Two guys walked into a bar, but the bar was broken

by Michael S. Kaplan, published on 2006/02/24 01:01 -08:00, original URI: http://blogs.msdn.com/michkap/archive/2006/02/24/538496.aspx


It was over a year ago that I pointed out in the post Keyboards: hardware vs. software how disconnected our team (which owns most of the keyboard layouts) and the hardware team (which owns most of the actual keyboard hardware) were.

And how impressive it was that we managed to be in sync so often, given that disconnect.

But it is possible I may live the rest of my life without being able to understand why almost every keyboard layout has a key which, when typed, will produce | (U+007c, a.k.a. VERTICAL LINE) yet printed upon the face of the key is ¦ (U+00a6, a.k.a. BROKEN BAR).

What's up with that?

It turns out that every single byte code page other 874 of the Windows code pages supports U+00a6, and every single Windows code page bar none (pardon the pun) supports U+007c.

And just about every font that has one has the other.

Even though in most cases (to get back to keyboards) almost every keyboard prints one on theface of a key but the matching layout has the other input.

So why this disconnect?

And more importantly, why does it persist?

And most important of all, why don't people complain? In either direction?

I suspect it is because no one really cares.

Or maybe is just that two guys can walk into a bar. Even if it looks like it is broken. Since it turns out they may still be serving drinks....

 

This post brought to you by "|" (U+007c, a.k.a. VERTICAL LINE)

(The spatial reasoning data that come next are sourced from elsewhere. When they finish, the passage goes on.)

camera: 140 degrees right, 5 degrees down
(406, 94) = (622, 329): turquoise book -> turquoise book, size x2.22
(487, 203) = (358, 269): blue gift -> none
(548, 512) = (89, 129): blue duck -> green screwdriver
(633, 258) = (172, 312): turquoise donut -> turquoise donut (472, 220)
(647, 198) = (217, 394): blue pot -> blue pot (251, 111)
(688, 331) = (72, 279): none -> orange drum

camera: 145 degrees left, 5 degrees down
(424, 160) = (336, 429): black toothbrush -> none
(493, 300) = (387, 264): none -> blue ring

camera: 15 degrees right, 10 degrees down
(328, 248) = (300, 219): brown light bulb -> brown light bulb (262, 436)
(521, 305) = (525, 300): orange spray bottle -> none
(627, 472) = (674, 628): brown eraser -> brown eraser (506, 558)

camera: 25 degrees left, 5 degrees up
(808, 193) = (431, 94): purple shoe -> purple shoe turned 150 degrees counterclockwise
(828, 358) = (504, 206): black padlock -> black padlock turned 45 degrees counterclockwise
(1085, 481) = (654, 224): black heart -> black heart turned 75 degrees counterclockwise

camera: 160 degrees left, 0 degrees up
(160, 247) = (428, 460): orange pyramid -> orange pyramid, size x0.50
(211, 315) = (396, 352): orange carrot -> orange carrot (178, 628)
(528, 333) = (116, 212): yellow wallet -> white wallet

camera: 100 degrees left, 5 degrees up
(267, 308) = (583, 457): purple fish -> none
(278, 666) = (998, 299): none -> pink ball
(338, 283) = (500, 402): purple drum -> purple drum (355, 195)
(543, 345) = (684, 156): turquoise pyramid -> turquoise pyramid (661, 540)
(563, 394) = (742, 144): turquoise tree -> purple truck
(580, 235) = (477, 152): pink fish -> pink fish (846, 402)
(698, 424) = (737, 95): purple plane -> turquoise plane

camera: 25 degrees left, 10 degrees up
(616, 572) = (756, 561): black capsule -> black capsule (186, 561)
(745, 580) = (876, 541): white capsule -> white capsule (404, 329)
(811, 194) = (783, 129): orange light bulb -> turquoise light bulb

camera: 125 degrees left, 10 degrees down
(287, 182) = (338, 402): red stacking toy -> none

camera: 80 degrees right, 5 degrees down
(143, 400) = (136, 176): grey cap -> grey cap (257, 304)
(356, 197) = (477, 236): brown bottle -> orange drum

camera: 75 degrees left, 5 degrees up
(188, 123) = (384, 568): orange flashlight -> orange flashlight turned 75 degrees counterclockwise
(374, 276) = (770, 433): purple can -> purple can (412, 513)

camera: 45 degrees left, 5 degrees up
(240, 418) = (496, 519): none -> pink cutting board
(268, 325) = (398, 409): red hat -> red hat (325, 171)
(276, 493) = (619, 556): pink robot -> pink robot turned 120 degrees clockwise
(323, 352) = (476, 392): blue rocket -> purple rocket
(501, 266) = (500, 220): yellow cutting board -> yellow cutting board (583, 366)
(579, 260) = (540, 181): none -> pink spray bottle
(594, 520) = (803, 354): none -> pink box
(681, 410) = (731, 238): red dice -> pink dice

# abhinaba on Friday, February 24, 2006 4:12 AM:

I'm using the Microsoft Natural Multi-media keyboard and that doesn't have the broken bar http://www.microsoft.com/hardware/mouseandkeyboard/productdetails.aspx?pid=019

# Gabe on Friday, February 24, 2006 5:31 AM:

On the console's raster fonts (and Terminal) U+7c is still a broken bar, so I think that this is historical.

It seems the bar was first broken in 1967 and later repaired in 1977, but not all devices changed along with it. I would assume that IBM decided the bar should be broken, so it made the original PC with a broken bar on the keyboard and in the graphics card fonts. Later on when Microsoft started implementing fonts of course they implemented the ANSI standard solid bar, but nobody ever thought to change the keyboard.

At some point I guess ISO decided that the broken bar was still useful (backcompat maybe?), so they assigned it a code point in the upper half of the charset.

# Mike on Friday, February 24, 2006 6:45 AM:

I suspect that people don't even understand that theres a difference - they just see it as two different ways of printing the same character.  Like 0 with a dot, a dash or empty.

FWIW the random, cheap Dell keyboard I've got in front of me has both ¦ and | and they both print the right characters.

# Ben Cooke on Friday, February 24, 2006 7:13 AM:

It's a solid bar on my old, clunky, UK keyboard!

I suspect that one reason why no-one complains is that only geeks ever type that symbol, and geeks don't generally look at the keyboard while typing! I certainly didn't know what was printed on that key until you prompted me to look.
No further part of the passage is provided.